III.3) L'audiovisuel anglais, plus vertueux sur le papier… mais plus polluant dans les faits?

On l'a vu plus haut : malgré tous les efforts environnementaux des Anglais, une heure de fiction TV anglaise reste plus polluante qu'1 h de fiction TV française (44 tCO2 eq contre 24,35 tCO2 eq).

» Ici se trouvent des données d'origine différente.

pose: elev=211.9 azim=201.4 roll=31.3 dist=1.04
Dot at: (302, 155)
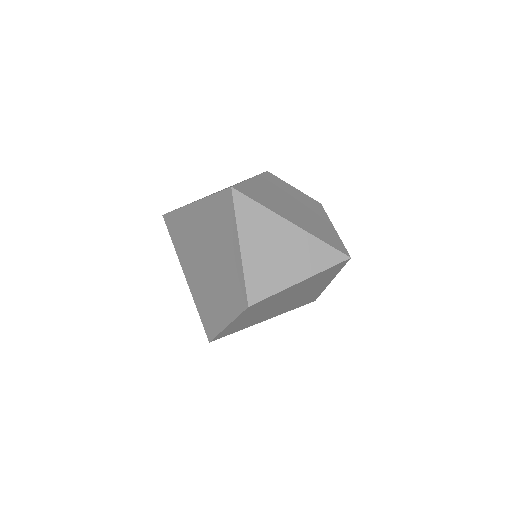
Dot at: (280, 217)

Le rapport n'explique pas ce différentiel, mais nous avons cherché à proposer quelques pistes :

  • Tout d'abord, il faut rappeler que l'électricité en Angleterre est encore largement produite à partir d'énergies fossiles (gaz), et que le kWh y est donc plus polluant qu'en France.
  • Par ailleurs, les films et programmes anglais ont globalement plus de budget qu'en France : ils emploient davantage de personnes, qu'il faut faire venir, nourrir, voire loger. Ces programmes plus «lourds» utiliseront peut-être aussi plus de décors qu'il faudra construire, etc. Tout cela fait augmenter l'impact du produit final, malgré les efforts d'éco-production réalisés durant sa conception.
  • Les actions en faveur de l'environnement ne se traduisent pas toutes en gains «chiffrés» sur l'impact carbone : par exemple des efforts portant sur les déchets, pour mieux les recyler ou éviter qu'ils finissent dans la nature, n'aboutiront pas à une réduction sensible de l'impact carbone du projet. Pourtant, ce sont des efforts indispensables !
  • Enfin, rappelons que l'Angleterre dispose de chiffres précis sur l'impact carbone des programmes, grâce à la mise en place d'un calculateur carbone obligatoire. Les chiffres français, de leur côté, sont des estimations.

III.4) En Allemagne : des efforts récents mais payants

  • En 2018, le secteur audiovisuel allemand générait +21 % d’émissions par rapport à la France (+45 % par rapport à l’Angleterre)

L’étude n’explique pas les raisons d’un tel écart mais rappelle que l’énergie en Allemagne est beaucoup moins décarbonée (0,461 kgCO2eq/kWh) qu’en France (0,0571 kgCO2eq/kWh soit un impact 9 fois moindre), notamment du fait des nombreuses centrales à charbon.

  • MAIS entre 2009 et 2018, les Allemands ont réussi à réduire cet impact de 13 % quand en France il augmentait de +3,07 % et en Angleterre de +16,25 %.

III.4) Les actions mises en place en Allemagne :

  • Politique volontariste de diffuseurs importants comme RTL : neutralité carbone visée pour 2030 et éco-production pour ses programmes.
  • Naissance de sociétés spécialisées dans le «conseil écolo» pour les tournages à l’image de Secoya éco-tournage en France.
  • L’initative «Kino Natürlich» pour diminuer l’empreinte GES des salles de cinéma indépendantes.
  • L’initiative «Keen to be Green» des commissions du film allemandes destinée à former les professionnel.le.s.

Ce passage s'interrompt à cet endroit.